— Exercises —
(A) In the text on Irish and Scots-Irish heritage, what was the name of the writer's high school?
(B) Write a continuation of the personal essay about Scots-Irish family heritage, picking up after its final sentence.

— Text block —
== == ==

With St. Patrick’s Day coming up next week, I began thinking about all those Americans who celebrate their Irish heritage that day. I used to be one of them.

I grew up in a small Wyoming town among many Irish-Americans. The locals even chose the name for my high school, Kelly Walsh High School, to honor of one of them. The Irish had settled in Wyoming over a hundred years earlier when they arrived to work on the trans-continental railroad.

Surrounded by so many Irish descendants, I probably felt like I fit in better if I, too, had Irish ancestors. Besides, I thought I had understood my paternal grandmother to have told me so.

Turns out, she claimed nothing of the sort. She said that our Reed family was “Scotch-Irish”. In my naiveté, I took this to mean we were Scotch and Irish. Never mind that Scotch is a beverage, not a nationality.

Only years later did I learn that the correct term, “Scots-Irish” referred to the American descendants of the Ulster Scots of Northern Ireland. These Presbyterians had come originally from the Scottish Lowlands to settle on the Irish plantations. Later, many of them moved on to colonial America. There they lived mostly on the frontier, as my family had.

== == ==

— Data shown —

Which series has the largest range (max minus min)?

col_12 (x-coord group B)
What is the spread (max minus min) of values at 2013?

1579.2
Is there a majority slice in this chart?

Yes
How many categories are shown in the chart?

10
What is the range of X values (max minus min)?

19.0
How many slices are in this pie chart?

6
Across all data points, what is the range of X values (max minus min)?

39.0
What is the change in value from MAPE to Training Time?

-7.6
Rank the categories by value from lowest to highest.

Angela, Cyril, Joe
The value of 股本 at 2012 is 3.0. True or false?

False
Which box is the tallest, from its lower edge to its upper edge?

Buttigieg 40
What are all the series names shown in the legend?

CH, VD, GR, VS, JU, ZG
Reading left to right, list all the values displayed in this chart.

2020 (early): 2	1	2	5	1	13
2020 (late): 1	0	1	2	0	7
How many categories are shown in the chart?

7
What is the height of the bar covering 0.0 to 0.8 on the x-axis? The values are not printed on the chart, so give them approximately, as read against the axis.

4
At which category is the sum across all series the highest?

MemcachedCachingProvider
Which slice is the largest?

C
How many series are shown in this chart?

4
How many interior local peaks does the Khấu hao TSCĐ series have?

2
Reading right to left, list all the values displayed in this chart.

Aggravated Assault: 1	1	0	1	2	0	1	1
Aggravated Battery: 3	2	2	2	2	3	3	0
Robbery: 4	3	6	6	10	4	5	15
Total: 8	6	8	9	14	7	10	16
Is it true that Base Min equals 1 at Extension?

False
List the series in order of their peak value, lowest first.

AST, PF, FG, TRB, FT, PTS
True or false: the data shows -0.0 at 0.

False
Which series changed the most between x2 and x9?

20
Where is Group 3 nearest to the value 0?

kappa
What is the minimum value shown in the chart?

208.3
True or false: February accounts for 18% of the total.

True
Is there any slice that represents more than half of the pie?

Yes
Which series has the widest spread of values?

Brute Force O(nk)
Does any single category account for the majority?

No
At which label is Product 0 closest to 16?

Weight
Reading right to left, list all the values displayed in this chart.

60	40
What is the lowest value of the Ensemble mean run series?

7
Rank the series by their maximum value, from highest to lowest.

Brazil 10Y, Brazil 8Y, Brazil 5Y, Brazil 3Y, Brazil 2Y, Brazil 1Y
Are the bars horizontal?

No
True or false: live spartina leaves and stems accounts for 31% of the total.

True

== == ==

— Results for the exercise —
(A) Kelly Walsh High School

(B)
I should have shown more suspicion about my supposed Irish roots for that and other reasons. Our family did not have a recognizable Irish surname (Reed?). My dad’s family was mostly Presbyterian, and we have not a Roman Catholic to be found.

Although I can no longer celebrate an Irish heritage, I can and will celebrate St. Patrick’s Day. I have pulled out my St. Paddy’s Day decorations and purchased my corned beef. My grandson and I have baked cookies decorated with green sugar. We are ready. Erin Go Bragh!